In this study, we found SBs are a common phenomenon in adolescents in China. Moreover, we found female students showed more suicide ideation (15.17%) than males (13.01%), which is consistent with other reports [4, 38–40]. Usually, females are more prone to have suicide ideation because of their predisposition to depression [40]. Meanwhile, a previous study showed that females had a higher risk of suicide attempt, mostly due to socioeconomic, mental disorders, school, and violence [41]. However, in this study, there was no apparent difference between suicide plan and suicide attempt between males and females, further investigations are needed to clarify this issue. Furthermore, in this study, we found that SBs were more in students of junior students, only child, urban students, non-resident students, higher parents’ educational level, low self-reported family economy and fewer friends than the correspondence groups. And this result is partly consistent with previous studies [42, 43].
In the present study, we focused on the different patterns of ALBs, and examined the associations between latent classes of ALBs and SBs in a large Chinese sample. This modeling helps to link a broad range of factors including smoking, AU, DPU, PMPU, and ST behaviors. In this study, we identified four potential classes of ALBs, which is different from previous research examining multiple addictive behaviors among community participants [26], possibly because the types of ALBs are not completely consistent and the age range or country of the participants are different. Intriguingly, ALBs appeared to show two different clustering patterns in the moderate-risk classes. The moderate-risk class 1 (DPU/PMPU) had high rates of DPU and PMPU. Though previous studies did not show the relationship between DPU and PMPU directly, both unhealthy weight control behaviors (including DPU) and PMPU were reported to be related to adolescent mental health including suicide behaviors [44–46]. Usually, mobile phone use is related to screen media use, but in this study, ST wasn’t clustered with PMPU, which may need further investigations to elucidate. In moderate-risk class 2 (smoking/AU/ST), students reported higher rates of smoking, AU, and ST. It is commonly known smoking and AU usually co-exist, which collaboratively influence the health of adolescents [40, 47]. And the present study showed that adolescents who prefer smoking and AU are also more likely to have ST for a long time, which is consistent with previous studies [48]. Our results showed that the proportion of the high-risk class (smoking/AU/DPU/PMPU/ST) was only 3.3%. However, given China’s population base, it is necessary to identify and intervene in high-risk class (smoking/AU/DPU/PMPU/ST).
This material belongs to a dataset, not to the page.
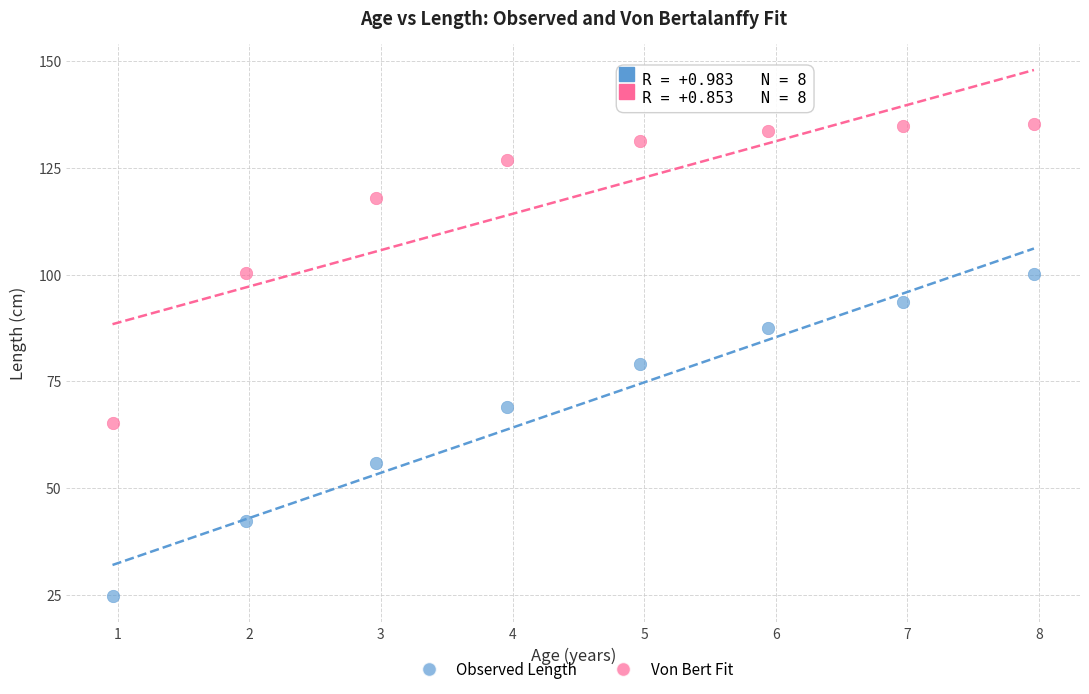

In the Observed Length series, what Y value is closest to 62?

55.9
Our study further showed that students who engaged in more ALBs always exhibited a higher risk of SBs. Relative to the low-risk class, all three subclasses (the high-risk class, moderate-risk class 1, and moderate-risk class 2) tend to have higher rates of SBs. It implied that certain ALBs usually occurred simultaneously, concurrently, and mutually affecting SBs, and adolescents exposed to similar conditions may show different outcomes because of the heterogeneity of ALBs. Therefore, different strategies should be developed by targeting different groups of adolescents, to prevent and control the ALBs and SBs. For the general population, such as the students of the low-risk class, series of courses about physical activity and health education to improve their health literacy maybe are effective [33, 49]. Nevertheless, for the high-risk population, mindfulness-based intervention may be the good and necessary way [50–52]. Furthermore, the sense of weight control for adolescents was explained by Social Cognitive Theory that they imitate behaviors from role models, and under this condition, cognitive behavioral therapy may be useful to prevent from unhealthy losing weight by diet pills use [53–54]. In addition, physical activity is a significant way to reduce problematic smartphone use among adolescents [55]. So that for the moderate-risk class 1, cognitive behavioral therapy with physical activity may be an appropriate way. Moreover, adolescents usually receive cigarettes and alcohol firstly from their friends, therefore group therapy, namely, peer education and developing adolescents’ skills to say “no”, will be an effective preventive strategy, [56]. Moreover, a previous study indicated that autonomous motivation acted as a significant mediator of changes in ST [57]. Taken together, it may be an effective intervention for moderate-risk class 2 to use group therapy by using peer education and autonomous motivation.
In this study, we used a relatively large sample size, which will better reflect the situation in the whole population. Furthermore, variables of ALBs used in this study covered not only substance use behaviors, but also non-substance use behaviors. More important we utilized the method of LCA to illustrate the association between ALBs and SBs, which will provide more reasonable and useful information for further establishing prevention programs, than single-factor analysis. All these will increase the reliability and applicability of this study. However, there are also some limitations in the present study. Firstly, we used self-reported data, which recall and reporting bias might be inevitable; meanwhile, a cross-sectional design could not imply causality. Moreover, not all kinds of ALBs were included in this study, and we focused on only one aspect of each behavior. In addition, as regards suicide, the psychological factor may play an important role, which was not included in this study. Further studies and considerations are thus warranted to overcome these barriers.